Items listed in a dataset:
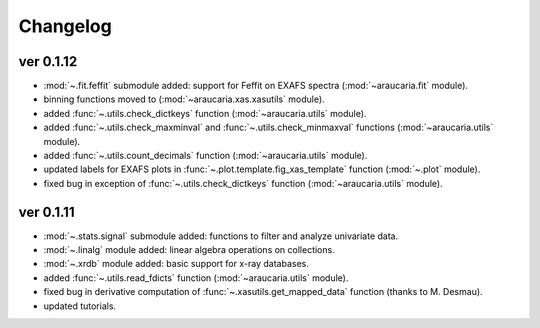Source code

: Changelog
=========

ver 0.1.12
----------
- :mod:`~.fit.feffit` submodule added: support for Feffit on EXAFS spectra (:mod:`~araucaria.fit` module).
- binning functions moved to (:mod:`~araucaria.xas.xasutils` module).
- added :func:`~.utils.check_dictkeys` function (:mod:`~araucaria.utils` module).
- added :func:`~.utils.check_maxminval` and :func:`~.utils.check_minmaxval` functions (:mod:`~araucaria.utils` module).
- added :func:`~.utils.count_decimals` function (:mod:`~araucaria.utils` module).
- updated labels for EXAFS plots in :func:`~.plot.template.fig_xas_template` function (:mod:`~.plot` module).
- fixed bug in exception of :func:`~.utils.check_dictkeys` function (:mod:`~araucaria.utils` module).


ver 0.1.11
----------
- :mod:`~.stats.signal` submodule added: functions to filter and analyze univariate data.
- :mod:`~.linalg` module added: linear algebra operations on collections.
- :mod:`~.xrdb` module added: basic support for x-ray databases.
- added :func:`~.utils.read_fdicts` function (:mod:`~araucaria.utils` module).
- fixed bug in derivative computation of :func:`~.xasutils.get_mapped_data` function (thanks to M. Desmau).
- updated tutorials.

DESCRIPTION OF THE TASK
Print exactly the lines that run from the line containing "- fixed bug in exception" to the end of the data, both ends included.

EXERCISE SOLUTION
- fixed bug in exception of :func:`~.utils.check_dictkeys` function (:mod:`~araucaria.utils` module).


ver 0.1.11
----------
- :mod:`~.stats.signal` submodule added: functions to filter and analyze univariate data.
- :mod:`~.linalg` module added: linear algebra operations on collections.
- :mod:`~.xrdb` module added: basic support for x-ray databases.
- added :func:`~.utils.read_fdicts` function (:mod:`~araucaria.utils` module).
- fixed bug in derivative computation of :func:`~.xasutils.get_mapped_data` function (thanks to M. Desmau).
- updated tutorials.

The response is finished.